Later that week (12th-16th), he was told that since he was on profile and wouldn't be able to do the upcoming training that was required to graduate, that he wouldn't be able to retake the test. They told him he was going to be a restart and that he was going to be put on quarters til his foot healed.
Quarters, when he is stuck to his room til his foot either A) gets better B) rots off. So basically, he gets to go crazy stuck in his room all day ever day. Can you say cabin fever?
He had a doctors appointment this morning to see how his foot is healing. Hopefully the doctor thinks it's getting better and allows him to go back to class. This whole 'not knowing when the next time I'll see my husband is' thing is fairly irritating. If they tell him he can go back to class...hopefully he will find out where he is at in his training. Whether they are going to restart him from the beginning or wait til an upcoming class reaches where he is at.

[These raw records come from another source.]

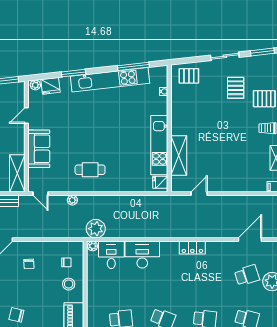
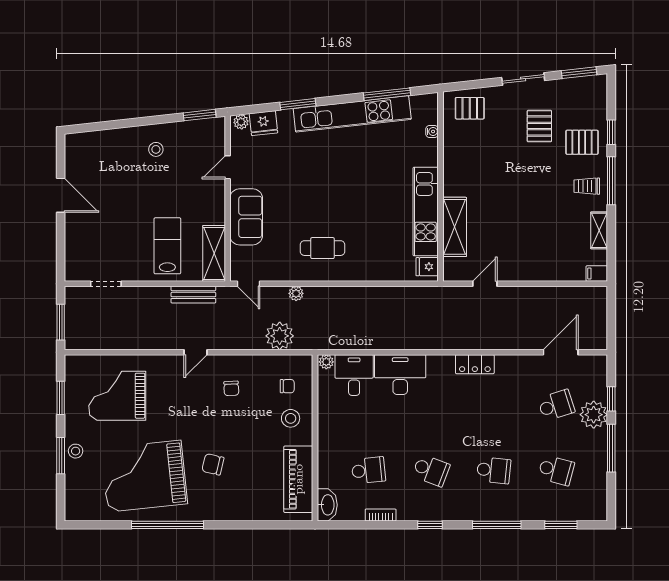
plant: (96, 229) -> (280, 336), moved

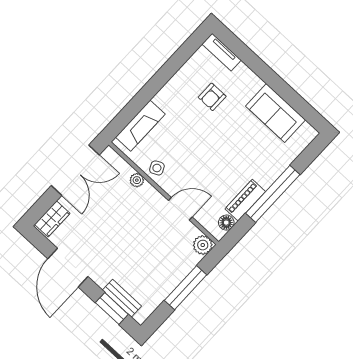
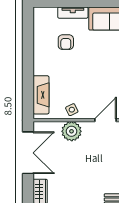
tv unit: (222, 52) -> (73, 13), moved
plant: (137, 180) -> (72, 131), width x1.88, depth x1.88

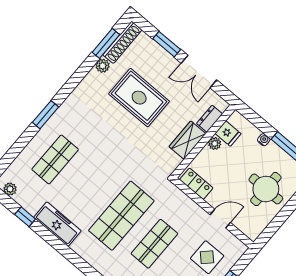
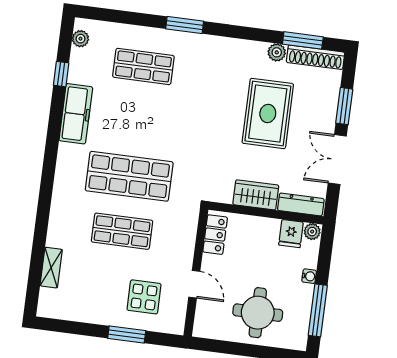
dresser: (210, 119) -> (301, 204), width x1.44
plant: (215, 143) -> (312, 232), moved

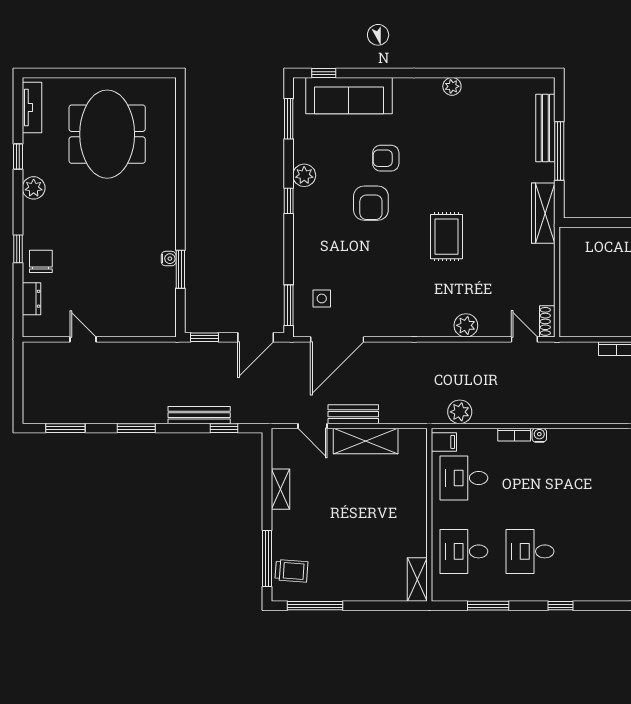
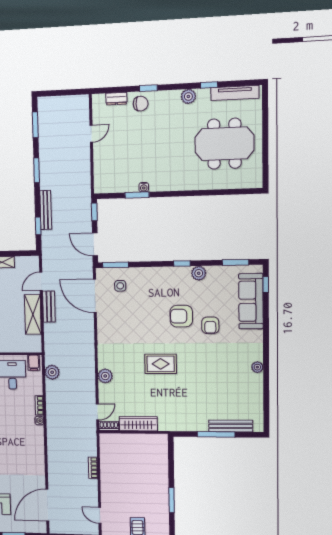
tv unit: (32, 108) -> (235, 93), width x1.41
armchair: (386, 158) -> (210, 325), turned 180
wardrobe: (543, 213) -> (138, 424), moved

I'm not expecting him to graduate before November to be honest. If he does graduate in November like I'm expecting..that means by the time he is done with training..he will have been gone from us, the length of a deployment. No, I'm not saying it's like a deployment, for very obvious reasons, but the time apart and not living and functioning as a family..will be the same. They are being told to expect deployment within 90 days of graduation, if that is the case..we will have been apart for a year, together for three months, then he'll be gone for another year.
The reality of that possible situation is slowly sinking in. The silver lining in all of this is that Tim has non-deployable status longer since he'll be in training longer..and that he's knocking more time off his contract being in training.